▶ Task item
Out of the material that follows, write out exactly the lines from the line with "199,305.00 | 3.00 |" to the line with "144,337.00 | 2.17 |", both ends included, and no others.

▶ Data listing
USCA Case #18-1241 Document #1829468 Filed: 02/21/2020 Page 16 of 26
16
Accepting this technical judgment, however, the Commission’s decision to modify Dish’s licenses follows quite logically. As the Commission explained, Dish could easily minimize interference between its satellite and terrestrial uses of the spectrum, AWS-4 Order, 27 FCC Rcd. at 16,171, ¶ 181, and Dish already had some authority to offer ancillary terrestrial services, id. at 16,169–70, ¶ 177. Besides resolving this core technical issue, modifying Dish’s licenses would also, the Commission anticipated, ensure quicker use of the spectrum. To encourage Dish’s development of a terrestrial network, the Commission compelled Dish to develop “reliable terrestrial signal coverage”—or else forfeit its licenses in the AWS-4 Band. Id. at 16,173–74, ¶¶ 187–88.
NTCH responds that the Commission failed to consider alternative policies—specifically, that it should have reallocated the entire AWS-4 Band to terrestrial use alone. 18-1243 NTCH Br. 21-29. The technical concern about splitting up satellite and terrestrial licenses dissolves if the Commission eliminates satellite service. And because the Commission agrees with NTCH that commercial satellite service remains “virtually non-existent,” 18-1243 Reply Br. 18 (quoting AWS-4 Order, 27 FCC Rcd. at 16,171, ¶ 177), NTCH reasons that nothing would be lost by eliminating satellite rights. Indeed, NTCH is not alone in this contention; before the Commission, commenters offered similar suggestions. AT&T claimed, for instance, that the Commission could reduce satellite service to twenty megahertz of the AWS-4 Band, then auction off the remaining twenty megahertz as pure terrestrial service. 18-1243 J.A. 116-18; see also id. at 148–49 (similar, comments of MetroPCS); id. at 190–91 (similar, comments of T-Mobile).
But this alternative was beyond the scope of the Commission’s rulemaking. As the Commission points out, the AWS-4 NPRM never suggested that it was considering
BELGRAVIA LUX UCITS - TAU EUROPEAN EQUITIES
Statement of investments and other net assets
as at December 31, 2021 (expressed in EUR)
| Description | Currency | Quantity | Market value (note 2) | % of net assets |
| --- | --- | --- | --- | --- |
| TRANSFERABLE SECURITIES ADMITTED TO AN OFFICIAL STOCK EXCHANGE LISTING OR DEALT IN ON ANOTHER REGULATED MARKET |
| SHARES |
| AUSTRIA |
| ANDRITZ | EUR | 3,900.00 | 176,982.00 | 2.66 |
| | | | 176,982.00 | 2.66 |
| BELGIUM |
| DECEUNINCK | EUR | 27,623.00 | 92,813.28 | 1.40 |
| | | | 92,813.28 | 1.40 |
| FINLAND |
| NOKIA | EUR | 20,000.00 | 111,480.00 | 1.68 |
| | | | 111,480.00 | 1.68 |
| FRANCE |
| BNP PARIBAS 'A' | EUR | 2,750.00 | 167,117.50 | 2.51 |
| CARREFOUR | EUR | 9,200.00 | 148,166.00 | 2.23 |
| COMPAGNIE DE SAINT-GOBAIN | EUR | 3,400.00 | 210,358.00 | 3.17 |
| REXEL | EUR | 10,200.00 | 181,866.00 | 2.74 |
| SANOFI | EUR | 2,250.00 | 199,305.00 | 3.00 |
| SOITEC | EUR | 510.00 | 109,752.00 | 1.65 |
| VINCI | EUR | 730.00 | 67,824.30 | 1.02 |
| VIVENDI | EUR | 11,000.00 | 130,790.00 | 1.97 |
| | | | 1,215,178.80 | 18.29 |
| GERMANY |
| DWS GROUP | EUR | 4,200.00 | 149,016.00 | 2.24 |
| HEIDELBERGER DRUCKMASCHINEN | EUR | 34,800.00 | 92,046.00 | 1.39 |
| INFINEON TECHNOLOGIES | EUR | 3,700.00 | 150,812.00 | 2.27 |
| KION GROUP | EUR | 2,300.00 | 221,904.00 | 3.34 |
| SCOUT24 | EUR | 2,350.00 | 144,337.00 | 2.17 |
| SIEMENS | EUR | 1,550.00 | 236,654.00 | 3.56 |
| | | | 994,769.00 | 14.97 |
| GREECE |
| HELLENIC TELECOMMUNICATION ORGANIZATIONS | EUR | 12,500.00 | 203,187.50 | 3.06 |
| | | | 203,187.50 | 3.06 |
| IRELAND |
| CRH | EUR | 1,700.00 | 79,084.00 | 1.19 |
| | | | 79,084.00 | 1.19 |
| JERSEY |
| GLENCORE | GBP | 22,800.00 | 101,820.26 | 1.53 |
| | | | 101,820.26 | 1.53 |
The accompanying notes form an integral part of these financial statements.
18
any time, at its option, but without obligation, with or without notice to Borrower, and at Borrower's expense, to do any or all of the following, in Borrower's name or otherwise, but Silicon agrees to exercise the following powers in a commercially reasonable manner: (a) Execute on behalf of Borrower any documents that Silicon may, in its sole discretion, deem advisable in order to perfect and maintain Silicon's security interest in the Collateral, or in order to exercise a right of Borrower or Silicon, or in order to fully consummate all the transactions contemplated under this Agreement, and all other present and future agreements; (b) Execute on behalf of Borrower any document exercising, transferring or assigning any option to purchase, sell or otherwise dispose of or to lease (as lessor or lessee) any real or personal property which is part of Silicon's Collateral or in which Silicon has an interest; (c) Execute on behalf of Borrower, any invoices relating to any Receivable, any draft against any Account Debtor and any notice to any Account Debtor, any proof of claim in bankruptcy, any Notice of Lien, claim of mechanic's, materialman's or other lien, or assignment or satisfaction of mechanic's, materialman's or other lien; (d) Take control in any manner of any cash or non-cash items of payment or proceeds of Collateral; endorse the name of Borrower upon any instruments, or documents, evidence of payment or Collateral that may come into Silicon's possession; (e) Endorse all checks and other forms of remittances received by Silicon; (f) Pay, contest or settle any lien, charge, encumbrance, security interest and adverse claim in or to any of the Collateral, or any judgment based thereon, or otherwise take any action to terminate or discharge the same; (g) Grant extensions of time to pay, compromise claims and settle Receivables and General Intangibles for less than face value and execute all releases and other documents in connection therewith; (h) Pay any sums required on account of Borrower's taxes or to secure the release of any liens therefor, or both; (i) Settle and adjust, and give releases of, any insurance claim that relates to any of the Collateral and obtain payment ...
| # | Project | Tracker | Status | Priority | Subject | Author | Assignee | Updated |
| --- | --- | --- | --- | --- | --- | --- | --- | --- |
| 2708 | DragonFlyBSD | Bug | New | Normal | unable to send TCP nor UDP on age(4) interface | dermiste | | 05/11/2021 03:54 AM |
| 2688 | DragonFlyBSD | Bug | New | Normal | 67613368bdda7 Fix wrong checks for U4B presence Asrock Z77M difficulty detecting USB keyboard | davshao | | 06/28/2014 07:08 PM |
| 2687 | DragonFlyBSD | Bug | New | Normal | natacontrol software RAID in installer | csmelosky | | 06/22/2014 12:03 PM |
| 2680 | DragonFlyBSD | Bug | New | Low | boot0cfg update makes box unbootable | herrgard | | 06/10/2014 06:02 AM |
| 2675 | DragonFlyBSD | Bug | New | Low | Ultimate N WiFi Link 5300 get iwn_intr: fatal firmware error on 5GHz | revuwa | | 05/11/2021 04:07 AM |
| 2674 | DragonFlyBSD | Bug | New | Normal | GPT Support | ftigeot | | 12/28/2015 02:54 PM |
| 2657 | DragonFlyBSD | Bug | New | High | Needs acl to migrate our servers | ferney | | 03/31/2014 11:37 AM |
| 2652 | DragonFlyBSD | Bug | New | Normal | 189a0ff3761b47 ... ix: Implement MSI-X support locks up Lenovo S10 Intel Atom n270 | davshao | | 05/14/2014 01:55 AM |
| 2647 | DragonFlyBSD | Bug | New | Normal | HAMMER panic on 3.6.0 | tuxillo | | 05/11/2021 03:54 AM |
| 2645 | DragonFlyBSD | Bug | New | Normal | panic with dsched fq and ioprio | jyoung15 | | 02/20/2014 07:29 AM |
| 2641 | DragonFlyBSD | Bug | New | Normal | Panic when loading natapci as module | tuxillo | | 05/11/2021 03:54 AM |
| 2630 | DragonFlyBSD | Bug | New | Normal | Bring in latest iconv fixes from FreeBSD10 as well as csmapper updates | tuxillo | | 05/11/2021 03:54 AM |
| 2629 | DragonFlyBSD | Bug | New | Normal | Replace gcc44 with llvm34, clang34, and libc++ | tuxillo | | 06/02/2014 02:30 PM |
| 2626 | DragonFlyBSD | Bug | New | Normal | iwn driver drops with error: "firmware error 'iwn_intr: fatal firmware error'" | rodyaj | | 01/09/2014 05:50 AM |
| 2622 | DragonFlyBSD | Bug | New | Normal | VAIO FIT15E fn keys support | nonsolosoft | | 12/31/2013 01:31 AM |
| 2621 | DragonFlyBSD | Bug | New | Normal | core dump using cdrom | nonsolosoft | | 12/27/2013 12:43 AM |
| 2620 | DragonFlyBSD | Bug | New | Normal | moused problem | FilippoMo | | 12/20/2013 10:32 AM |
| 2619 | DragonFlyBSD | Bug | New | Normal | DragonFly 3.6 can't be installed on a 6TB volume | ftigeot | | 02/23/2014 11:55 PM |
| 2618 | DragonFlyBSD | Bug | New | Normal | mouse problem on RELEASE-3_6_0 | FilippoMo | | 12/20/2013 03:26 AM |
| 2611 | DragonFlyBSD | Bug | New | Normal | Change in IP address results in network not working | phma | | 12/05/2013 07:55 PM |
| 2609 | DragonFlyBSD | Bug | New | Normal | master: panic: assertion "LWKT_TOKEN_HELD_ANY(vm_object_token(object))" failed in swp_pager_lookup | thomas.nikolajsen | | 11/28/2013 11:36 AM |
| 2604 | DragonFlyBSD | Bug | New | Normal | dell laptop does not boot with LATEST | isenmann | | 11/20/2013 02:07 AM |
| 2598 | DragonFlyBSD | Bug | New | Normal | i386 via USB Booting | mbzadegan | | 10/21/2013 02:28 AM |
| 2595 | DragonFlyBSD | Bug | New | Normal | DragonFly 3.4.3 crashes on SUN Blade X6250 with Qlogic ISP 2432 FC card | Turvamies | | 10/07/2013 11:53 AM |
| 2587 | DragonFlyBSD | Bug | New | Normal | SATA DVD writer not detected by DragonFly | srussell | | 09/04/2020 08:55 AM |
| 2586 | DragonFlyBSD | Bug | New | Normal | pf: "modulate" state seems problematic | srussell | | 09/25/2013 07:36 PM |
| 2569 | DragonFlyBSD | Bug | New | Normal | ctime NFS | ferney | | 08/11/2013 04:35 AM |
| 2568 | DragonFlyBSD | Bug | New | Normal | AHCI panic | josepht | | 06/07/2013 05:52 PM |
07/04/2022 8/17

▶ The answer
| SANOFI | EUR | 2,250.00 | 199,305.00 | 3.00 |
| SOITEC | EUR | 510.00 | 109,752.00 | 1.65 |
| VINCI | EUR | 730.00 | 67,824.30 | 1.02 |
| VIVENDI | EUR | 11,000.00 | 130,790.00 | 1.97 |
| | | | 1,215,178.80 | 18.29 |
| GERMANY |
| DWS GROUP | EUR | 4,200.00 | 149,016.00 | 2.24 |
| HEIDELBERGER DRUCKMASCHINEN | EUR | 34,800.00 | 92,046.00 | 1.39 |
| INFINEON TECHNOLOGIES | EUR | 3,700.00 | 150,812.00 | 2.27 |
| KION GROUP | EUR | 2,300.00 | 221,904.00 | 3.34 |
| SCOUT24 | EUR | 2,350.00 | 144,337.00 | 2.17 |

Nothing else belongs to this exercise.